Description of the task >>
Exact transcription of the following records is needed, with every picture dropped.
• • • • •
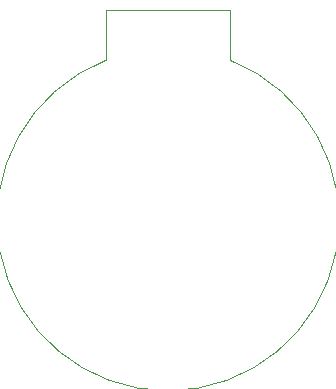
<source format=gm1>
%TF.GenerationSoftware,KiCad,Pcbnew,(6.0.4)*%
%TF.CreationDate,2022-12-18T21:04:36-05:00*%
%TF.ProjectId,LEDModule,4c45444d-6f64-4756-9c65-2e6b69636164,rev?*%
%TF.SameCoordinates,Original*%
%TF.FileFunction,Profile,NP*%
%FSLAX46Y46*%
G04 Gerber Fmt 4.6, Leading zero omitted, Abs format (unit mm)*
G04 Created by KiCad (PCBNEW (6.0.4)) date 2022-12-18 21:04:36*
%MOMM*%
%LPD*%
G01*
G04 APERTURE LIST*
%TA.AperFunction,Profile*%
%ADD10C,0.100000*%
%TD*%
G04 APERTURE END LIST*
D10*
X84750000Y-76500001D02*
G75*
G03*
X95250000Y-76500001I5250000J-13499999D01*
G01*
X84750000Y-72250000D02*
X84750000Y-76500000D01*
X95250000Y-72250000D02*
X84750000Y-72250000D01*
X95250000Y-76500000D02*
X95250000Y-72250000D01*
M02*

</source>
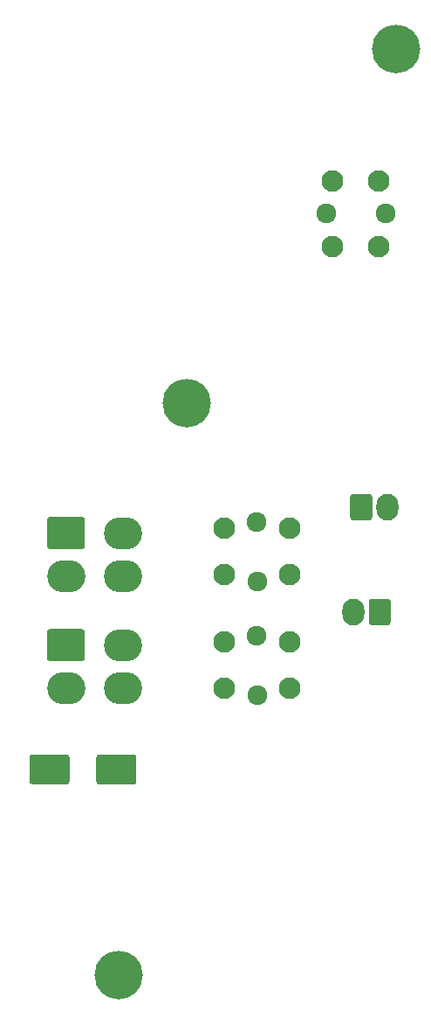
<source format=gbr>
G04 #@! TF.GenerationSoftware,KiCad,Pcbnew,(5.1.6)-1*
G04 #@! TF.CreationDate,2020-12-21T17:51:35+11:00*
G04 #@! TF.ProjectId,MasterModePushbuttonV2,4d617374-6572-44d6-9f64-655075736862,rev?*
G04 #@! TF.SameCoordinates,Original*
G04 #@! TF.FileFunction,Soldermask,Bot*
G04 #@! TF.FilePolarity,Negative*
%FSLAX46Y46*%
G04 Gerber Fmt 4.6, Leading zero omitted, Abs format (unit mm)*
G04 Created by KiCad (PCBNEW (5.1.6)-1) date 2020-12-21 17:51:35*
%MOMM*%
%LPD*%
G01*
G04 APERTURE LIST*
%ADD10C,4.700000*%
%ADD11O,3.700000X3.100000*%
%ADD12C,1.924000*%
%ADD13C,2.100000*%
%ADD14O,2.140000X2.590000*%
G04 APERTURE END LIST*
D10*
X234878380Y-47349580D03*
X214494880Y-81639580D03*
X207890880Y-137075080D03*
D11*
X208296000Y-98447500D03*
X208296000Y-94247500D03*
X202796000Y-98447500D03*
G36*
G01*
X201233038Y-92697500D02*
X204358962Y-92697500D01*
G75*
G02*
X204646000Y-92984538I0J-287038D01*
G01*
X204646000Y-95510462D01*
G75*
G02*
X204358962Y-95797500I-287038J0D01*
G01*
X201233038Y-95797500D01*
G75*
G02*
X200946000Y-95510462I0J287038D01*
G01*
X200946000Y-92984538D01*
G75*
G02*
X201233038Y-92697500I287038J0D01*
G01*
G37*
X208296000Y-109297000D03*
X208296000Y-105097000D03*
X202796000Y-109297000D03*
G36*
G01*
X201233038Y-103547000D02*
X204358962Y-103547000D01*
G75*
G02*
X204646000Y-103834038I0J-287038D01*
G01*
X204646000Y-106359962D01*
G75*
G02*
X204358962Y-106647000I-287038J0D01*
G01*
X201233038Y-106647000D01*
G75*
G02*
X200946000Y-106359962I0J287038D01*
G01*
X200946000Y-103834038D01*
G75*
G02*
X201233038Y-103547000I287038J0D01*
G01*
G37*
G36*
G01*
X203146000Y-115987000D02*
X203146000Y-118307000D01*
G75*
G02*
X202856000Y-118597000I-290000J0D01*
G01*
X199536000Y-118597000D01*
G75*
G02*
X199246000Y-118307000I0J290000D01*
G01*
X199246000Y-115987000D01*
G75*
G02*
X199536000Y-115697000I290000J0D01*
G01*
X202856000Y-115697000D01*
G75*
G02*
X203146000Y-115987000I0J-290000D01*
G01*
G37*
G36*
G01*
X209646000Y-115987000D02*
X209646000Y-118307000D01*
G75*
G02*
X209356000Y-118597000I-290000J0D01*
G01*
X206036000Y-118597000D01*
G75*
G02*
X205746000Y-118307000I0J290000D01*
G01*
X205746000Y-115987000D01*
G75*
G02*
X206036000Y-115697000I290000J0D01*
G01*
X209356000Y-115697000D01*
G75*
G02*
X209646000Y-115987000I0J-290000D01*
G01*
G37*
D12*
X221367000Y-109973000D03*
X221327000Y-104182000D03*
D13*
X224502000Y-109262000D03*
X218152000Y-109262000D03*
X224502000Y-104817000D03*
X218152000Y-104817000D03*
D12*
X221367000Y-98949500D03*
X221327000Y-93158500D03*
D13*
X224502000Y-98238500D03*
X218152000Y-98238500D03*
X224502000Y-93793500D03*
X218152000Y-93793500D03*
D12*
X233850000Y-63262700D03*
X228059000Y-63302700D03*
D13*
X233139000Y-60127700D03*
X233139000Y-66477700D03*
X228694000Y-60127700D03*
X228694000Y-66477700D03*
D14*
X230706480Y-101897480D03*
G36*
G01*
X234316480Y-100909950D02*
X234316480Y-102885010D01*
G75*
G02*
X234009010Y-103192480I-307470J0D01*
G01*
X232483950Y-103192480D01*
G75*
G02*
X232176480Y-102885010I0J307470D01*
G01*
X232176480Y-100909950D01*
G75*
G02*
X232483950Y-100602480I307470J0D01*
G01*
X234009010Y-100602480D01*
G75*
G02*
X234316480Y-100909950I0J-307470D01*
G01*
G37*
X233986480Y-91747480D03*
G36*
G01*
X230376480Y-92735010D02*
X230376480Y-90759950D01*
G75*
G02*
X230683950Y-90452480I307470J0D01*
G01*
X232209010Y-90452480D01*
G75*
G02*
X232516480Y-90759950I0J-307470D01*
G01*
X232516480Y-92735010D01*
G75*
G02*
X232209010Y-93042480I-307470J0D01*
G01*
X230683950Y-93042480D01*
G75*
G02*
X230376480Y-92735010I0J307470D01*
G01*
G37*
M02*

</source>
• • • • •
Task output >>
<source format=gm1>
%TF.GenerationSoftware,KiCad,Pcbnew,(6.0.4)*%
%TF.CreationDate,2022-12-18T21:04:36-05:00*%
%TF.ProjectId,LEDModule,4c45444d-6f64-4756-9c65-2e6b69636164,rev?*%
%TF.SameCoordinates,Original*%
%TF.FileFunction,Profile,NP*%
%FSLAX46Y46*%
G04 Gerber Fmt 4.6, Leading zero omitted, Abs format (unit mm)*
G04 Created by KiCad (PCBNEW (6.0.4)) date 2022-12-18 21:04:36*
%MOMM*%
%LPD*%
G01*
G04 APERTURE LIST*
%TA.AperFunction,Profile*%
%ADD10C,0.100000*%
%TD*%
G04 APERTURE END LIST*
D10*
X84750000Y-76500001D02*
G75*
G03*
X95250000Y-76500001I5250000J-13499999D01*
G01*
X84750000Y-72250000D02*
X84750000Y-76500000D01*
X95250000Y-72250000D02*
X84750000Y-72250000D01*
X95250000Y-76500000D02*
X95250000Y-72250000D01*
M02*

</source>
<source format=gbr>
G04 #@! TF.GenerationSoftware,KiCad,Pcbnew,(5.1.6)-1*
G04 #@! TF.CreationDate,2020-12-21T17:51:35+11:00*
G04 #@! TF.ProjectId,MasterModePushbuttonV2,4d617374-6572-44d6-9f64-655075736862,rev?*
G04 #@! TF.SameCoordinates,Original*
G04 #@! TF.FileFunction,Soldermask,Bot*
G04 #@! TF.FilePolarity,Negative*
%FSLAX46Y46*%
G04 Gerber Fmt 4.6, Leading zero omitted, Abs format (unit mm)*
G04 Created by KiCad (PCBNEW (5.1.6)-1) date 2020-12-21 17:51:35*
%MOMM*%
%LPD*%
G01*
G04 APERTURE LIST*
%ADD10C,4.700000*%
%ADD11O,3.700000X3.100000*%
%ADD12C,1.924000*%
%ADD13C,2.100000*%
%ADD14O,2.140000X2.590000*%
G04 APERTURE END LIST*
D10*
X234878380Y-47349580D03*
X214494880Y-81639580D03*
X207890880Y-137075080D03*
D11*
X208296000Y-98447500D03*
X208296000Y-94247500D03*
X202796000Y-98447500D03*
G36*
G01*
X201233038Y-92697500D02*
X204358962Y-92697500D01*
G75*
G02*
X204646000Y-92984538I0J-287038D01*
G01*
X204646000Y-95510462D01*
G75*
G02*
X204358962Y-95797500I-287038J0D01*
G01*
X201233038Y-95797500D01*
G75*
G02*
X200946000Y-95510462I0J287038D01*
G01*
X200946000Y-92984538D01*
G75*
G02*
X201233038Y-92697500I287038J0D01*
G01*
G37*
X208296000Y-109297000D03*
X208296000Y-105097000D03*
X202796000Y-109297000D03*
G36*
G01*
X201233038Y-103547000D02*
X204358962Y-103547000D01*
G75*
G02*
X204646000Y-103834038I0J-287038D01*
G01*
X204646000Y-106359962D01*
G75*
G02*
X204358962Y-106647000I-287038J0D01*
G01*
X201233038Y-106647000D01*
G75*
G02*
X200946000Y-106359962I0J287038D01*
G01*
X200946000Y-103834038D01*
G75*
G02*
X201233038Y-103547000I287038J0D01*
G01*
G37*
G36*
G01*
X203146000Y-115987000D02*
X203146000Y-118307000D01*
G75*
G02*
X202856000Y-118597000I-290000J0D01*
G01*
X199536000Y-118597000D01*
G75*
G02*
X199246000Y-118307000I0J290000D01*
G01*
X199246000Y-115987000D01*
G75*
G02*
X199536000Y-115697000I290000J0D01*
G01*
X202856000Y-115697000D01*
G75*
G02*
X203146000Y-115987000I0J-290000D01*
G01*
G37*
G36*
G01*
X209646000Y-115987000D02*
X209646000Y-118307000D01*
G75*
G02*
X209356000Y-118597000I-290000J0D01*
G01*
X206036000Y-118597000D01*
G75*
G02*
X205746000Y-118307000I0J290000D01*
G01*
X205746000Y-115987000D01*
G75*
G02*
X206036000Y-115697000I290000J0D01*
G01*
X209356000Y-115697000D01*
G75*
G02*
X209646000Y-115987000I0J-290000D01*
G01*
G37*
D12*
X221367000Y-109973000D03*
X221327000Y-104182000D03*
D13*
X224502000Y-109262000D03*
X218152000Y-109262000D03*
X224502000Y-104817000D03*
X218152000Y-104817000D03*
D12*
X221367000Y-98949500D03*
X221327000Y-93158500D03*
D13*
X224502000Y-98238500D03*
X218152000Y-98238500D03*
X224502000Y-93793500D03*
X218152000Y-93793500D03*
D12*
X233850000Y-63262700D03*
X228059000Y-63302700D03*
D13*
X233139000Y-60127700D03*
X233139000Y-66477700D03*
X228694000Y-60127700D03*
X228694000Y-66477700D03*
D14*
X230706480Y-101897480D03*
G36*
G01*
X234316480Y-100909950D02*
X234316480Y-102885010D01*
G75*
G02*
X234009010Y-103192480I-307470J0D01*
G01*
X232483950Y-103192480D01*
G75*
G02*
X232176480Y-102885010I0J307470D01*
G01*
X232176480Y-100909950D01*
G75*
G02*
X232483950Y-100602480I307470J0D01*
G01*
X234009010Y-100602480D01*
G75*
G02*
X234316480Y-100909950I0J-307470D01*
G01*
G37*
X233986480Y-91747480D03*
G36*
G01*
X230376480Y-92735010D02*
X230376480Y-90759950D01*
G75*
G02*
X230683950Y-90452480I307470J0D01*
G01*
X232209010Y-90452480D01*
G75*
G02*
X232516480Y-90759950I0J-307470D01*
G01*
X232516480Y-92735010D01*
G75*
G02*
X232209010Y-93042480I-307470J0D01*
G01*
X230683950Y-93042480D01*
G75*
G02*
X230376480Y-92735010I0J307470D01*
G01*
G37*
M02*

</source>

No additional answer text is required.